Metal roofing came into prominence in the middle of the Victorian era. Galvanized steel sheet metal was invented in the 1830s in France but wasn’t used as a roofing material until the 1850s. This process, which used a coating of zinc over the base metal, protected the material from forming rust and increased its viability for long-term roofing use. Once the galvanization process was introduced, builders realized that there were many ways to use the revolutionary product. The galvanization process protected the steel from environmental corrosion, making it an ideal choice for use in many areas, including roofing. Once metal roofs were introduced, they quickly gained popularity for their unique aesthetic and durability. In addition to homes, galvanized metal roofs were a popular choice for agricultural and industrial buildings.

Just like clay roofing materials, metal roofs were resistant to fire, mold, and insects. In addition to the strength of metal roofs, their low cost and lightweight made them the premier choice for roofing at the time. These metal roofs proved to be some of the strongest of the time, with a typical lifespan of around 70 years. Many metal roofs installed at the time are still in existence today. The biggest threat to Victorian metal roofs was impact damage, but the most harm this inflicted in most cases was denting in the roofing material.

In the later part of the Victorian era, homeowners who could afford the luxury of slate roofs started using this roofing material that had been around since the 17th century. Although slate is one of the strongest roofing materials ever developed, it comes at a hefty price, and homeowners who wanted an appealing look and great durability without the expense continued to use metal roofing to complement the architectural aesthetic of their Victorian homes.

Post-Victorian Use

After metal roofing rose to prominence in the Victorian era, builders and homeowners continued to use the material due to its durability, longevity, and versatility in design style. It is one of the most popular choices among homeowners today. Although asphalt shingles became the primary roofing choice in the 20th century, many modern homeowners in Indianapolis are going back to this revolutionary material because it stands up to the elements and doesn’t need to be replaced as frequently as asphalt roofs. Homeowners are attracted by the variety of styles and colors available, as well as the prospect of never needing a roof replacement again in the time they are in their home.

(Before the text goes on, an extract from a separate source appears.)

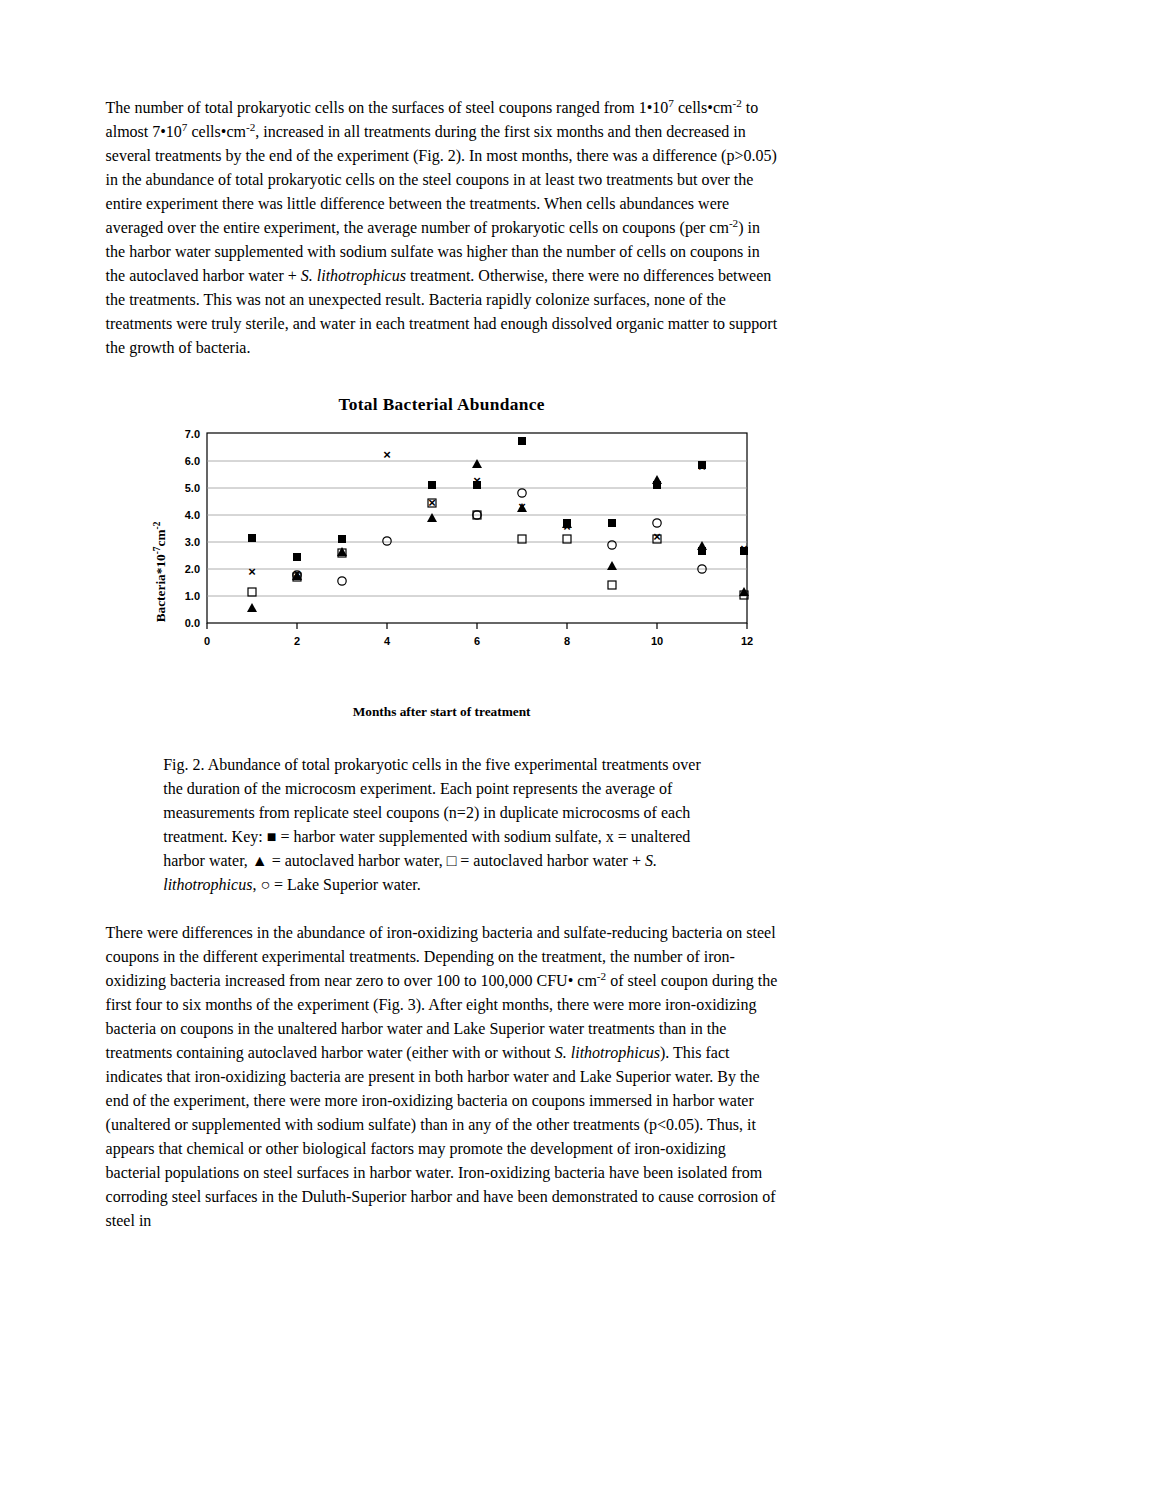The number of total prokaryotic cells on the surfaces of steel coupons ranged from 1•107 cells•cm-2 to almost 7•107 cells•cm-2, increased in all treatments during the first six months and then decreased in several treatments by the end of the experiment (Fig. 2). In most months, there was a difference (p>0.05) in the abundance of total prokaryotic cells on the steel coupons in at least two treatments but over the entire experiment there was little difference between the treatments. When cells abundances were averaged over the entire experiment, the average number of prokaryotic cells on coupons (per cm-2) in the harbor water supplemented with sodium sulfate was higher than the number of cells on coupons in the autoclaved harbor water + S. lithotrophicus treatment. Otherwise, there were no differences between the treatments. This was not an unexpected result. Bacteria rapidly colonize surfaces, none of the treatments were truly sterile, and water in each treatment had enough dissolved organic matter to support the growth of bacteria.
Total Bacterial Abundance
Bacteria*10-7cm-2 Months after start of treatment 0.0 1.0 2.0 3.0 4.0 5.0 6.0 7.0 0 2 4 6 8 10 12 × × × × × × × × × × ×
Fig. 2. Abundance of total prokaryotic cells in the five experimental treatments over the duration of the microcosm experiment. Each point represents the average of measurements from replicate steel coupons (n=2) in duplicate microcosms of each treatment. Key: ■ = harbor water supplemented with sodium sulfate, x = unaltered harbor water, ▲ = autoclaved harbor water, □ = autoclaved harbor water + S. lithotrophicus, ○ = Lake Superior water.
There were differences in the abundance of iron-oxidizing bacteria and sulfate-reducing bacteria on steel coupons in the different experimental treatments. Depending on the treatment, the number of iron-oxidizing bacteria increased from near zero to over 100 to 100,000 CFU• cm-2 of steel coupon during the first four to six months of the experiment (Fig. 3). After eight months, there were more iron-oxidizing bacteria on coupons in the unaltered harbor water and Lake Superior water treatments than in the treatments containing autoclaved harbor water (either with or without S. lithotrophicus). This fact indicates that iron-oxidizing bacteria are present in both harbor water and Lake Superior water. By the end of the experiment, there were more iron-oxidizing bacteria on coupons immersed in harbor water (unaltered or supplemented with sodium sulfate) than in any of the other treatments (p<0.05). Thus, it appears that chemical or other biological factors may promote the development of iron-oxidizing bacterial populations on steel surfaces in harbor water. Iron-oxidizing bacteria have been isolated from corroding steel surfaces in the Duluth-Superior harbor and have been demonstrated to cause corrosion of steel in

Since the advent of metal roofing, advances have been made that offer a vast range of homeowner options. Metals that can be used for roofing include stone-coated steel, stainless steel, corrugated galvanized steel, silicon-coated steel, aluminum, zinc, and copper. Technological advances have also improved the material’s viability against sun exposure and rust, as new surface layers add to the strength of the products.

In addition to the durability of metal roofs against the elements and their resistance to fire, insects, and mildew, many homeowners today choose this roofing material for its energy-efficiency and environmental friendliness. Since metal roof coatings are highly reflective of the sun’s rays, it is easier to keep a home cool, which places less stress on home cooling systems. This equates to lower utility bills for many homeowners. They can also be placed right over the top of old roofing materials, saving money on installation, and keeping asphalt shingles from going to the landfill. On top of that, when metal roofs reach the end of their lifespans, they are completely recyclable. These benefits all work together to make metal roofing the choice of the future, with a history that spans centuries.